One of my projects uses a self hosted executable that is accepting incoming connections on port 80. The package has an embedded Jetty so I didn't need to deal with any low level TCP stuff. That is the good part. The bad part is that it turned out that the hosting environment (Ubuntu linux) for security reasons by default does not allow a non-root user to use any TCP port below 1024 - so the first free for all port is 1024.
                                                                                                                         
One easy solution would be to set up Nginx and forward the traffic it receives on port 80 to my self hosted app on a different port. Quite easy to set up but why waste a network hop when I didn't really need any feature Nginx could offer?
                                                                                                                         
Installing authbind

Luckily I'm not the only one with this kind of issue out there. In fact, authbind was released in 1998. To install, I simply did an apt-get install authbind and that's about it. The configuration is a bit trickier as we need to create a file in /etc/authbind/byport directory by the user who wants to access the specific port. So, in my case I needed a file called 80 owned by the user who is allowed to access that port.

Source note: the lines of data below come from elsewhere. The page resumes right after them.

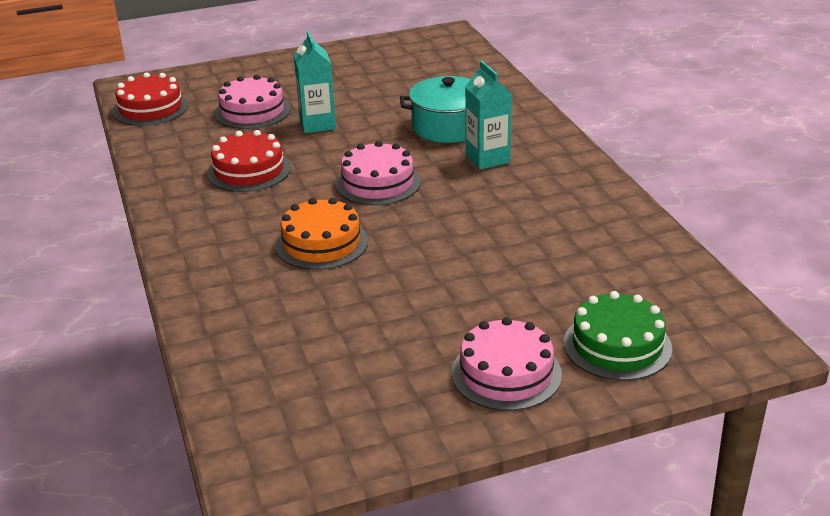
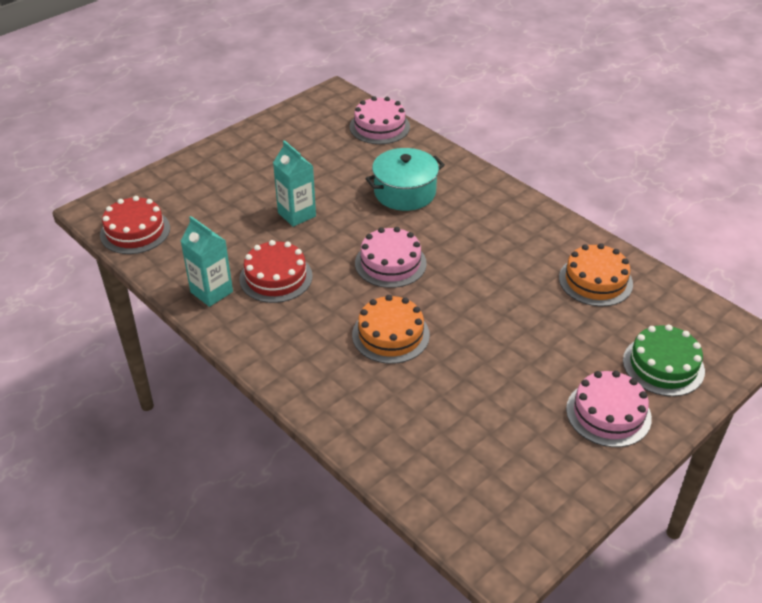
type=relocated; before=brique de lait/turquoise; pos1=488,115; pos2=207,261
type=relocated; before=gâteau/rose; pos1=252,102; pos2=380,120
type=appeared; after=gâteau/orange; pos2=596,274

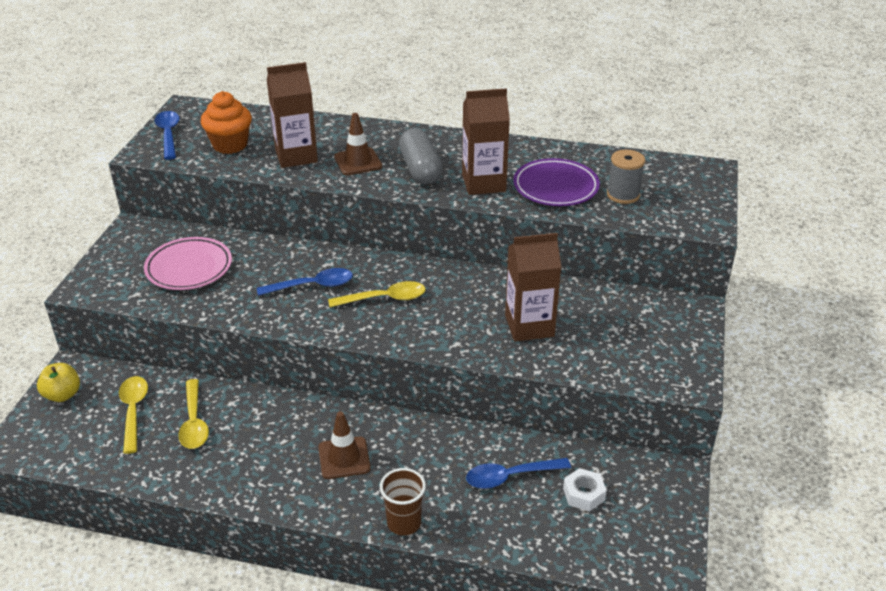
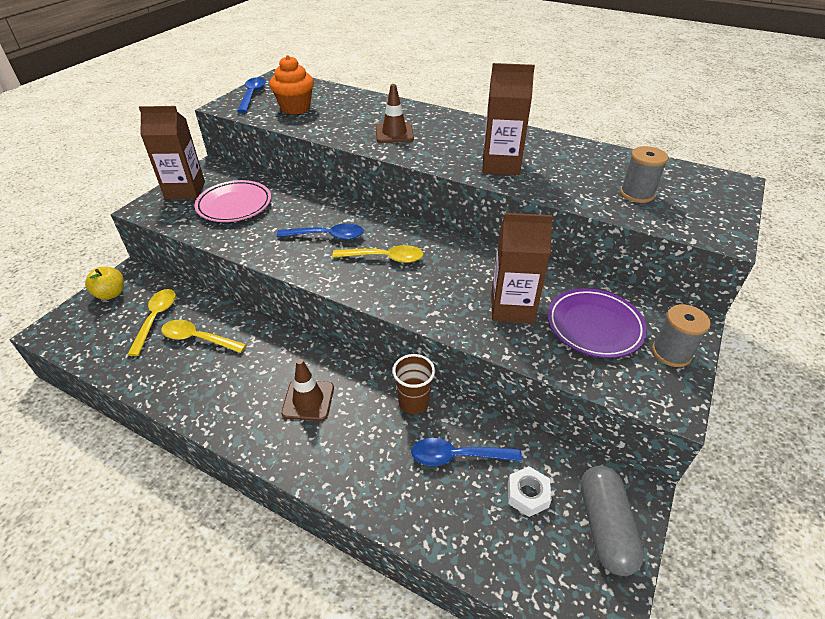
type=relocated; before=brique de lait/marron; pos1=292,115; pos2=172,152
type=relocated; before=gélule/gris; pos1=421,156; pos2=612,521
type=relocated; before=assiette/violet; pos1=556,182; pos2=597,323
type=spun; before=cuillère/jaune; pos1=193,414; pos2=204,336; turn=105
type=relocated; before=gobelet/marron; pos1=403,501; pos2=414,384
type=appeared; after=bobine/gris; pos2=681,335

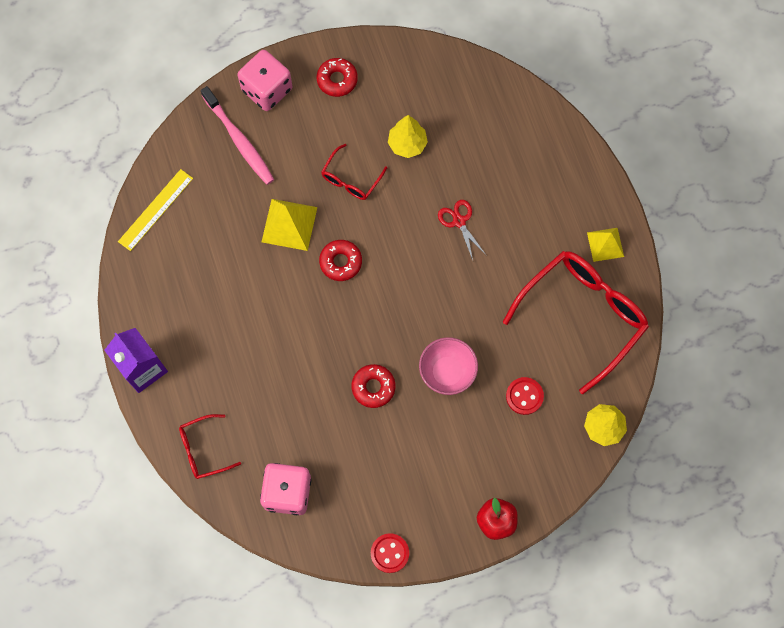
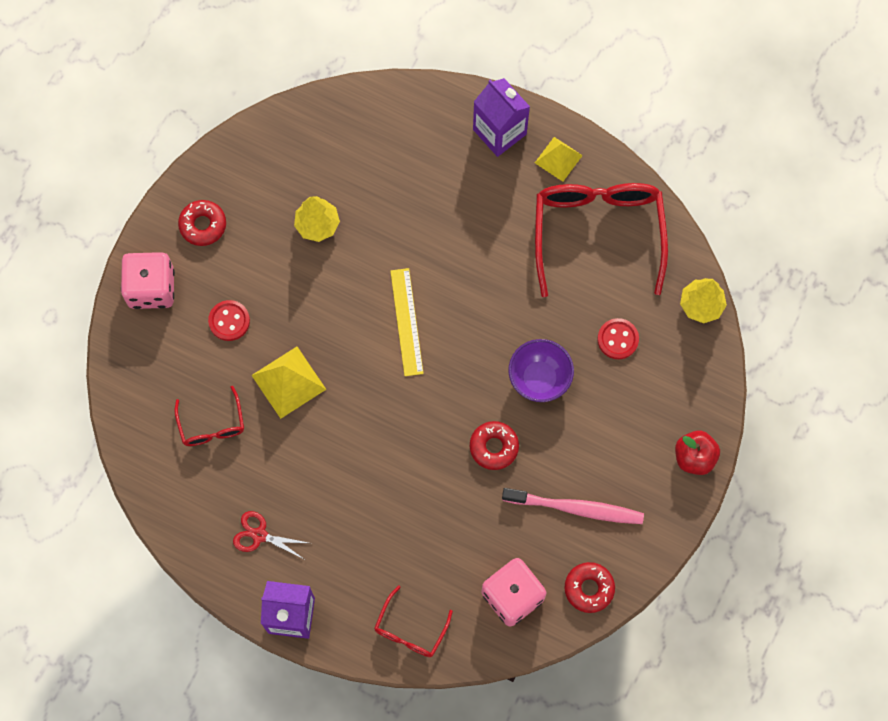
type=relocated; before=brosse à dents/rose; pos1=237,135; pos2=573,506
type=relocated; before=lunettes/rouge; pos1=354,172; pos2=209,416
type=relocated; before=règle/jaune; pos1=155,210; pos2=407,322
type=relocated; before=ciseaux/rouge; pos1=462,230; pos2=270,535
type=relocated; before=beignet/rouge; pos1=340,260; pos2=589,587
type=colour; before=bol/rose; after=bol/violet; pos1=448,366; pos2=541,370
type=relocated; before=bouton/rouge; pos1=390,553; pos2=229,320
type=appeared; after=brique de lait/violet; pos2=501,117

Convincing Java to play nice with authbind

After creating the file we can test it right away whether we have permission to open that port. Simply using netcat: authbind nc -l 80 should not throw an error. So far, so good. Unfortunately by default Java will try IPv6 so it won't be able to use this port (authbind is IPv4 only). The only easy solution is to force Java to use IPv4 stack instead of v6:
                                               
authbind --deep /usr/bin/java -Djava.net.preferIPv4Stack=true -jar mypack.jar       
                                                                                 
(The --deep option allows any child process to inherit the permission for the port)

Another solution - iptables

Some people dislike setting up iptables on production as it can cause really funky errors and if done remotely it's quite easy to lock out ourselves from the machine. However, iptables can forward traffic from any port to any other port simply using:

iptables -A PREROUTING -t nat -i eth0 -p tcp --dport 80 -j REDIRECT --to-port 8080

Again, it's a bit hard-wired solution, so probably setting up Nginx to forward the traffic is a bit more user friendly setup.